Les défenseur·es des droits humains eux·elles-mêmes (nous ne parlons pas ici des militants LGBTQIA+) ne sont pas toujours prêt·es à se saisir de cette question et à porter ce combat dans certaines régions du monde, par peur de représailles. En Ouganda, par exemple, avec la nouvelle loi adoptée par le Parlement (en attente de promulgation par le Président de la République), la criminalisation pourrait s’étendre aussi aux personnes apportant un soutien à la communauté LGBTQIA+. En dépit des difficultés qu’ils et elles rencontrent, il faut célébrer le travail salutaire des défenseur·es des droits qui essayent courageusement de faire changer les mentalités en venant en aide aux personnes discriminées et attaquées. Les défenseur·es s’engagent souvent au péril de leur propre sécurité et liberté, que ce soit en Turquie, en Iran, en Thaïlande pour ne citer que quelques exemples.

Y a t-il une spécificité à la violence à l’égard des personnes LGBTQIA+ ?
Au-delà de la violence réglementaire, il y a la violence sociétale qui condamne, réprouve et même pousse à attaquer les personnes LGBTQIA+. Être une personne LGBTQIA+, c’est souvent ne pas être protégé·e ou écouté·e des forces de l’ordre lors du dépôt d’une plainte pour agression. Dans un tel cas, la posture des agents de sécurité entretient un sentiment d’impunité particulièrement dévastateur qui nuit à la sécurité des personnes, mais aussi à l’État de droit.

Que faire pour améliorer la situation ?
L’enjeu le plus critique est d’améliorer la situation des personnes LGBTQIA+ sur un plan juridique et social sans susciter de réactions sociétales hostiles.
Pour cela, il faut en premier lieu que l’ensemble des parties prenantes se mobilise et pas seulement les militant·es LGBTQIA+ : les défenseur·es des droits de manière générale sont attendu·es. C’est très important car cela va participer à faire accepter l’universalité des droits des LGBTQIA+, un vœu qui n’est pas encore réalisé.
En second lieu il faut de la méthode : tout ne peut pas venir de la loi. Au vu des reculs constatés dans le monde, il faut commencer à travailler sur les perceptions des populations et des organisations, avant de légiférer. Faire passer une loi de protection sans acceptation sociétale préalable est une entreprise vouée à l’échec.

« La question de l’universalité des droits, au cœur du sujet »

La question qu’il faut bien avoir à l’esprit est celle de l’universalité des droits : actuellement, le principe de l’existence de droits universels n’est accepté qu’à géométrie variable.

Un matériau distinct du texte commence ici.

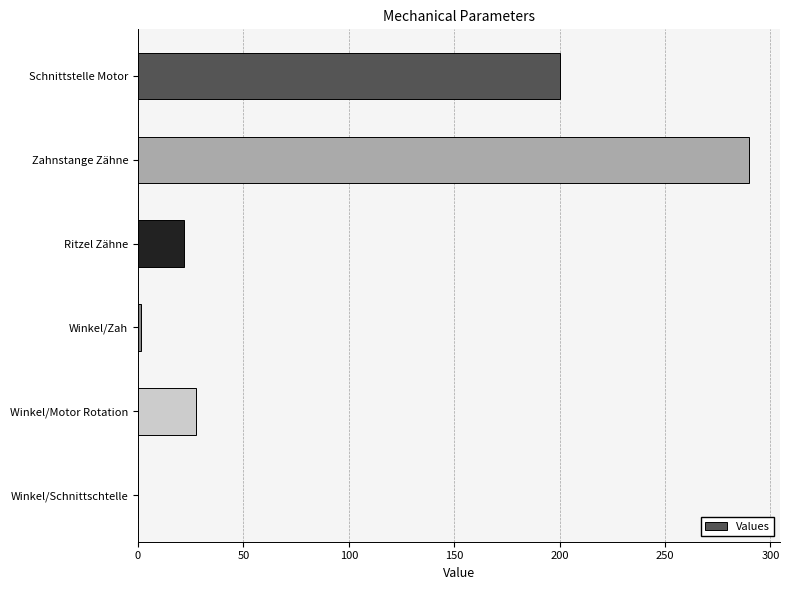

At which category does the chart reach its peak across all series?

Zahnstange Zähne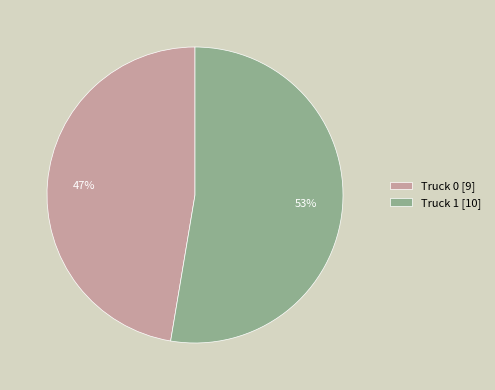

Is the sum of Truck 0 [9] and Truck 1 [10] greater than half?

Yes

Sur certains aspects, comme la liberté, le droit à l’accès à l’éducation, l’égalité, il y a un consensus clair sur leur caractère universel au bénéfice de tous et toutes et quelle que soit la culture. Le problème est que dans certaines sociétés, les droits des personnes LGBTQIA+ ne sont pas perçus comme faisant partie des droits humains. Ils seraient « contre nature ». Il y a donc une vraie problématique de fond sur l’universalité de la question LGBTQIA+ et un impératif de faire comprendre que les droits humains sont pour tous et toutes sans exception aucune.